PROVIDED INFORMATION
------------------------------------------------------------

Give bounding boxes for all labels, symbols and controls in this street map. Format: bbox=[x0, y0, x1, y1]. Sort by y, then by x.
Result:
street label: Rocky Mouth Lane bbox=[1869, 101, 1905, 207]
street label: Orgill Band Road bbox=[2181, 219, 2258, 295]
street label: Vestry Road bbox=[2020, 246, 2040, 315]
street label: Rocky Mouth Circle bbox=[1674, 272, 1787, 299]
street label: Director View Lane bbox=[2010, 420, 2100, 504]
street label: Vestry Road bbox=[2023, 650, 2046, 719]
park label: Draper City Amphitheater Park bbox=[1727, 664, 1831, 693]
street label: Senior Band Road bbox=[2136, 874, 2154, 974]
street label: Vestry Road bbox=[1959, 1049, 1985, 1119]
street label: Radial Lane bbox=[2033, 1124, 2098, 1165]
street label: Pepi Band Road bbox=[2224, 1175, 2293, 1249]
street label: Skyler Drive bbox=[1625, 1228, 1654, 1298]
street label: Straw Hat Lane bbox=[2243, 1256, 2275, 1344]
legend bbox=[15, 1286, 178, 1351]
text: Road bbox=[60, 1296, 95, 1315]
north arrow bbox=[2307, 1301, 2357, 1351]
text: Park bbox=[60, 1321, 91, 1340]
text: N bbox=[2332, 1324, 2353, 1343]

------------------------------------------------------------

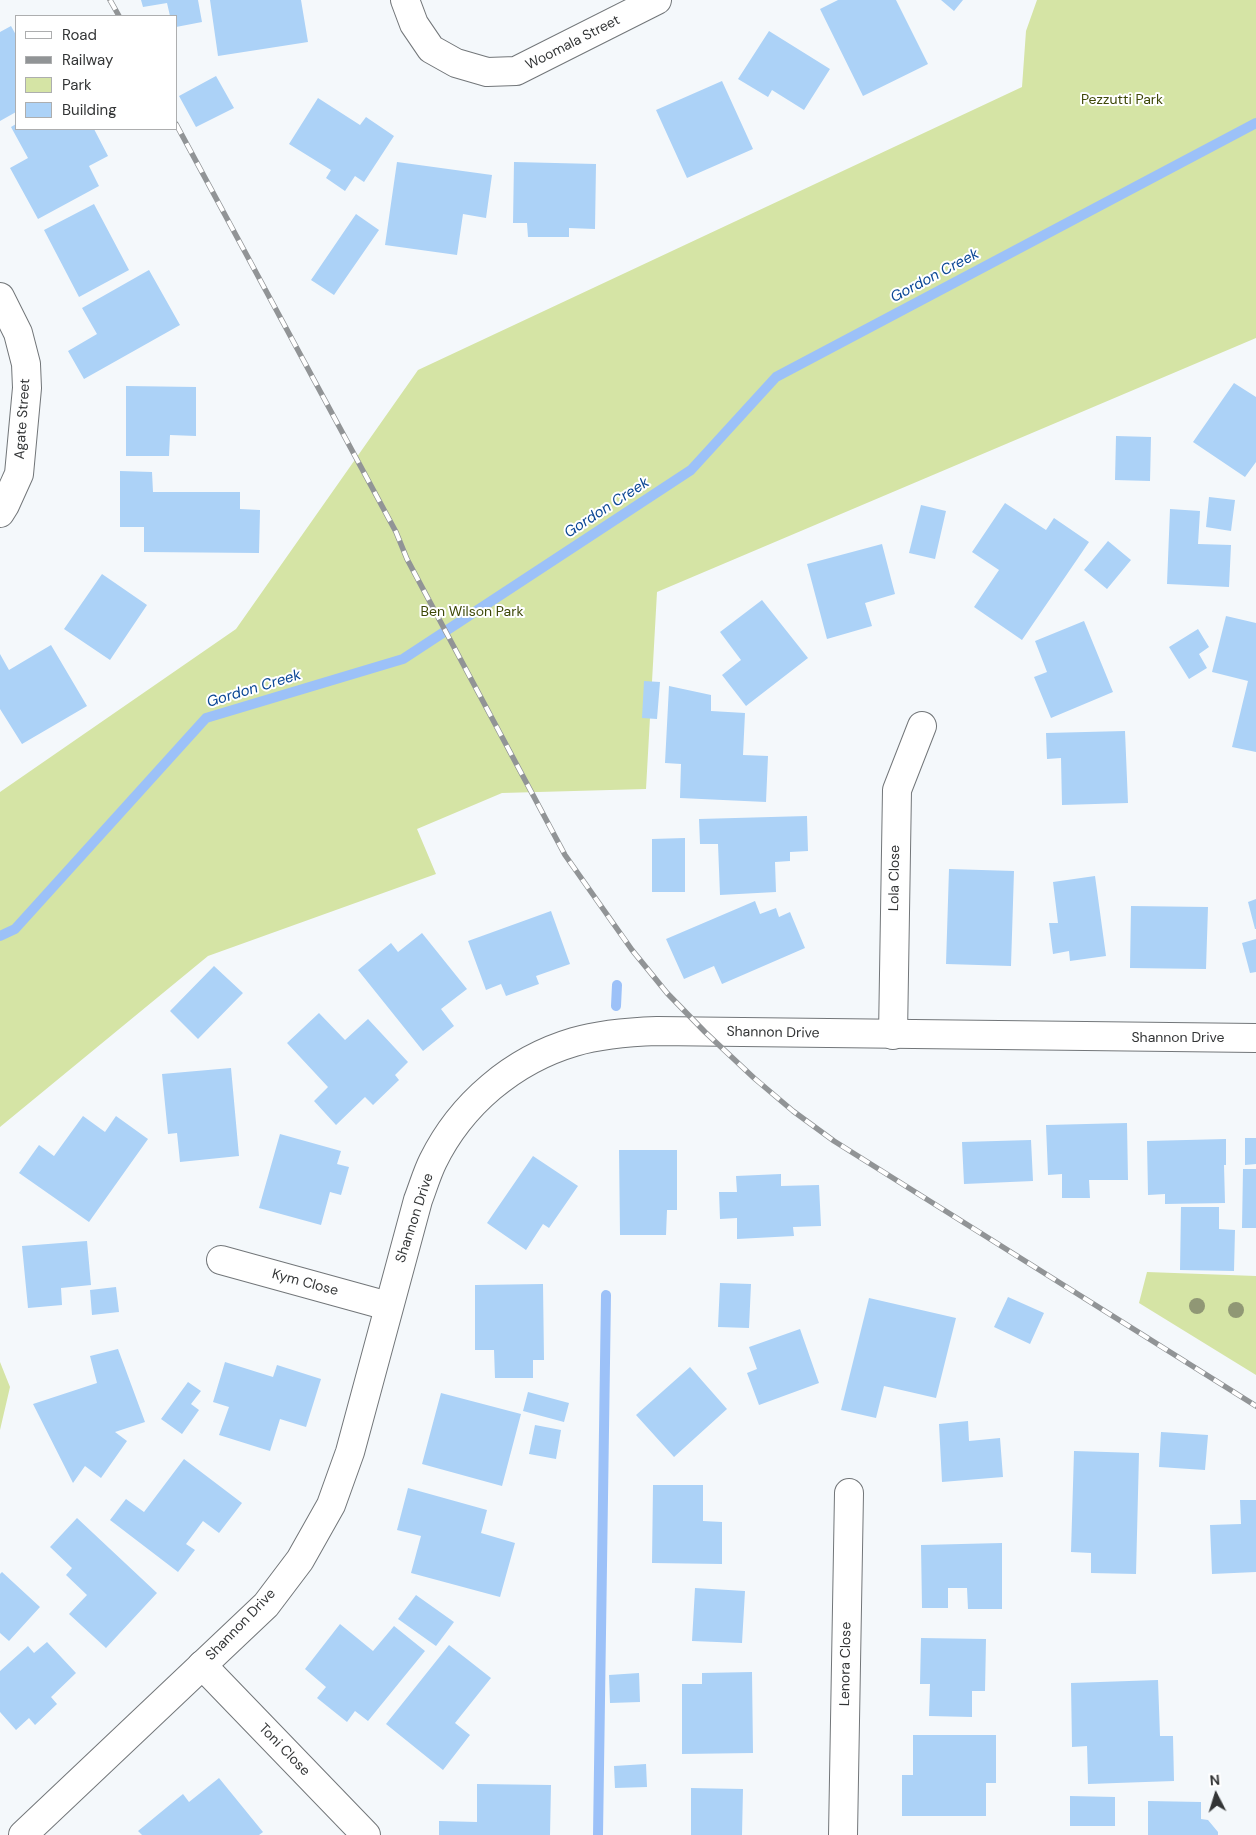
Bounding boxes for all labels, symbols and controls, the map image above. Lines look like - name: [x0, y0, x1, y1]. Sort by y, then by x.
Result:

------------------------------------------------------------

REQUIRED WORK
Wherever the string "then" appears in the listing above, show the whole line.

TASK RESPONSE
Give bounding boxes for all labels, symbols and controls in this street map. Format: bbox=[x0, y0, x1, y1]. Sort by y, then by x.
Bounding boxes for all labels, symbols and controls, the map image above. Lines look like - name: [x0, y0, x1, y1]. Sort by y, then by x.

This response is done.